Anger is a natural adaptive response to threats designed as a mechanism for protecting and defending ourselves and those we care about. It is a powerful, and useful tool— when appropriately managed. Although anger is a natural part of life, unfortunately, our culture doesn’t teach us healthy ways of expressing our feelings, especially anger. And so, the issue is not anger itself, but how we learned to express it, and in turn, the challenge is to learn how to express anger in a positive way.
There is a truth in anger that is often lost in the explosion of emotion that accompanies it. Many times, that ‘truth’ is in some way connected to a painful past memory of feeling hurt, neglected, abandoned, or abused. And it is this pain that fuels the anger most people feel. Unresolved anger causes us to react to everyday stressors in an elevated way. Others seemingly always know how to ‘push our buttons,’ Feelings of frustration, annoyance, hurt, shame, helplessness, or disappointment may arise frequently, followed by quick, often loud or aggressive reactions. Your anger may even sometimes surprise you as you come face to face with a part of yourself that acts out of control. And, later there are ‘messes’ to clean up: hurt feelings, damaged relationships, or even destroyed property. What may feel like simply expressing yourself can cause others to shut down, turn away, or become aggressive in return. Unresolved anger can also turn inward, and we may find ourselves closing off from others, harshly criticizing ourselves, or even self-harming.

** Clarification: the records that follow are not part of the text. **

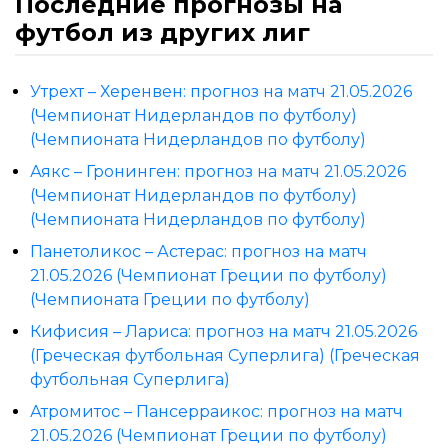
Последние прогнозы на
футбол из других лиг
Утрехт – Херенвен: прогноз на матч 21.05.2026
(Чемпионат Нидерландов по футболу)
(Чемпионата Нидерландов по футболу)
Аякс – Гронинген: прогноз на матч 21.05.2026
(Чемпионат Нидерландов по футболу)
(Чемпионата Нидерландов по футболу)
Панетоликос – Астерас: прогноз на матч
21.05.2026 (Чемпионат Греции по футболу)
(Чемпионата Греции по футболу)
Кифисия – Лариса: прогноз на матч 21.05.2026
(Греческая футбольная Суперлига) (Греческая
футбольная Суперлига)
Атромитос – Пансерраикос: прогноз на матч
21.05.2026 (Чемпионат Греции по футболу)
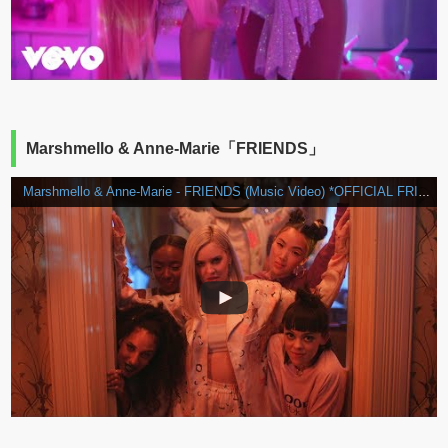
Marshmello & Anne-Marie「FRIENDS」
Marshmello & Anne-Marie - FRIENDS (Music Video) *OFFICIAL FRIENDZONE ANTHEM*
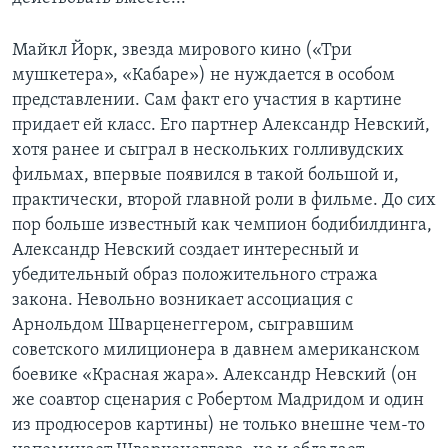
Майкл Йорк, звезда мирового кино («Три
мушкетера», «Кабаре») не нуждается в особом
представлении. Сам факт его участия в картине
придает ей класс. Его партнер Александр Невский,
хотя ранее и сыграл в нескольких голливудских
фильмах, впервые появился в такой большой и,
практически, второй главной роли в фильме. До сих
пор больше известный как чемпион бодибилдинга,
Александр Невский создает интересный и
убедительный образ положительного стража
закона. Невольно возникает ассоциация с
Арнольдом Шварценеггером, сыгравшим
советского милиционера в давнем американском
боевике «Красная жара». Александр Невский (он
же соавтор сценария с Робертом Мадридом и один
из продюсеров картины) не только внешне чем-то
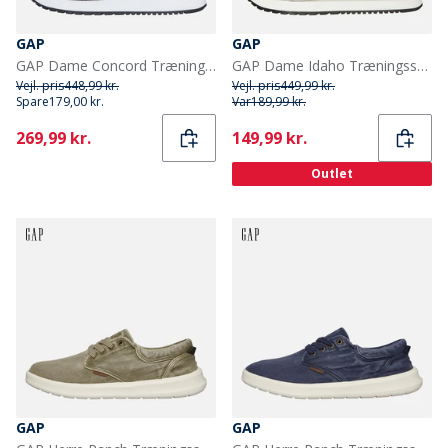
GAP
GAP
GAP Dame Concord Træningssko Black Gold
GAP Dame Idaho Træningssko Hvid
Vejl. pris
448,99 kr.
Vejl. pris
449,99 kr.
Spare
179,00 kr.
Var
189,99 kr.
Current
Current
269,99 kr.
149,99 kr.
Outlet
GAP
GAP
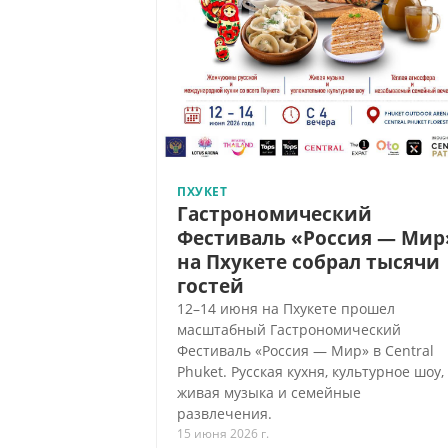
ПХУКЕТ
Гастрономический
Фестиваль «Россия — Мир
на Пхукете собрал тысячи
гостей
12–14 июня на Пхукете прошел
масштабный Гастрономический
Фестиваль «Россия — Мир» в Central
Phuket. Русская кухня, культурное шоу,
живая музыка и семейные
развлечения.
15 июня 2026 г.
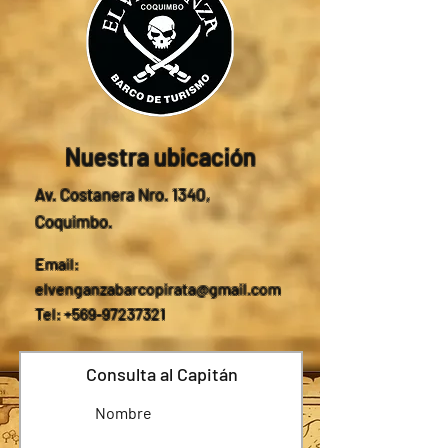
Nuestra ubicación
Av. Costanera Nro. 1340,
Coquimbo.
Email:
elvenganzabarcopirata@gmail.com
Tel: +569-97237321
Consulta al Capitán
Nombre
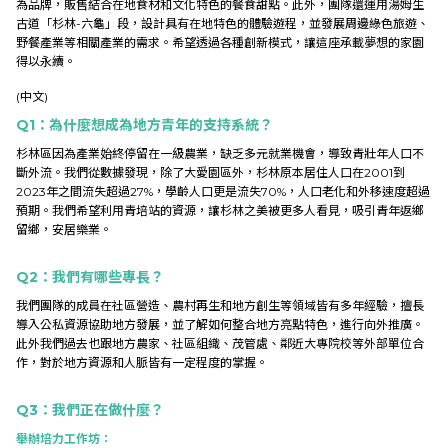
為品牌，販售結合在地食材和文化特色的餐食甜點。
此外，團隊還運用
湯姆生
Research
古道「杉林-六龜」段
，設計具有在地特色的體驗遊程，並發展周邊
綠色旅遊
、
野餐產業
等相關產業的需求。希望透過各種創新模式，讓這座承載夢想的家園
得以永續。
Link
(中文)
Q1
：為什麼想成為地方青年的支持系統？
杉林區因為產業
始終停留在一級農業
，缺乏多元就業機會，導致青壯年人口不
中
斷外流。我們從數據發現，除了大愛園區外，杉林原本居住人口在2001到
2023年之間流失超過27%，學齡人口更是流失70%，
人口老化和外移速度超過
預期
。我們希望利用青培站的資源，讓
杉林之美被更多人看見
，吸引青年返鄉
留鄉，安居樂業。
Q2
：我們有哪些專長？
我們團隊的成員在
社區營造
、
農村再生
和
地方創生
等領域皆有多年經驗，擅長
導入公私資源
協助地方發展，並了解如何
整合地方亮點特色
，進行向外推廣。
此外我們過去也跟地方農家、社區組織、茂管處、鄰近大專院校等外部單位合
作，對於
地方資源和人脈
皆有一定程度的掌握。
Q3
：我們正在做什麼？
舉辦培力工作坊：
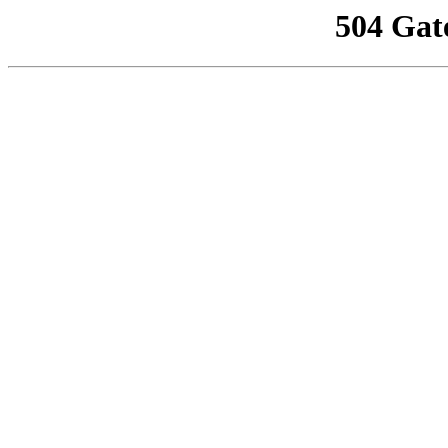
504 Gat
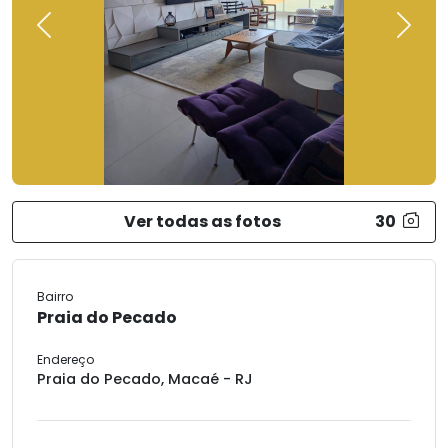
Previous
Next
Ver todas as fotos
30
Bairro
Praia do Pecado
Endereço
Praia do Pecado, Macaé - RJ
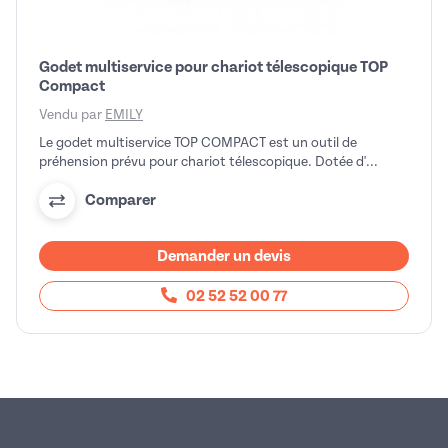
Godet multiservice pour chariot télescopique TOP
Compact
Vendu par
EMILY
Le godet multiservice TOP COMPACT est un outil de
préhension prévu pour chariot télescopique. Dotée d'...
Comparer
Demander un devis
02 52 52 00 77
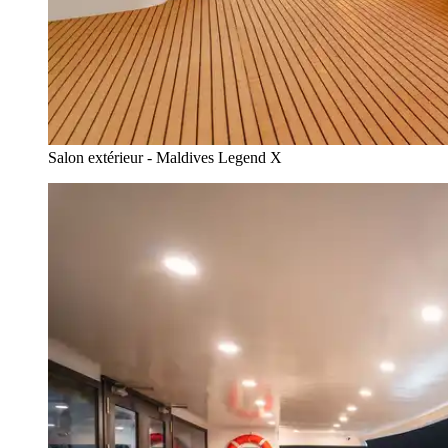
Salon extérieur - Maldives Legend X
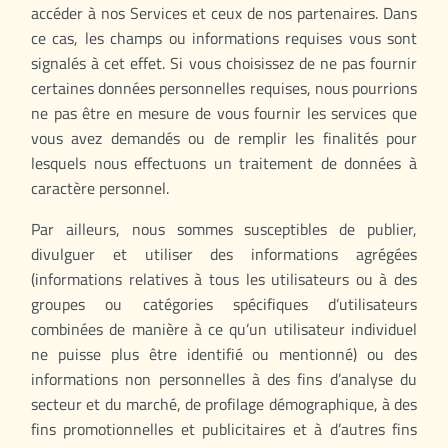
accéder à nos Services et ceux de nos partenaires. Dans
ce cas, les champs ou informations requises vous sont
signalés à cet effet. Si vous choisissez de ne pas fournir
certaines données personnelles requises, nous pourrions
ne pas être en mesure de vous fournir les services que
vous avez demandés ou de remplir les finalités pour
lesquels nous effectuons un traitement de données à
caractère personnel.
Par ailleurs, nous sommes susceptibles de publier,
divulguer et utiliser des informations agrégées
(informations relatives à tous les utilisateurs ou à des
groupes ou catégories spécifiques d’utilisateurs
combinées de manière à ce qu’un utilisateur individuel
ne puisse plus être identifié ou mentionné) ou des
informations non personnelles à des fins d’analyse du
secteur et du marché, de profilage démographique, à des
fins promotionnelles et publicitaires et à d’autres fins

To understand this behavior, we must examine our childhood experiences with it. As children many of us were taught to repress our negative feelings, and were not granted the opportunity to speak up for ourselves, and even if we did, were never really heard or given appropriate guidance to deal with our feelings. Our parents and other caregivers failed to model or teach healthy ways of expressing emotions. Many well-intended, loving parents simply did not learn these skills themselves and so, unintentionally passed the burdens of both carrying unresolved anger and unhealthy expression, onto their own children as a result.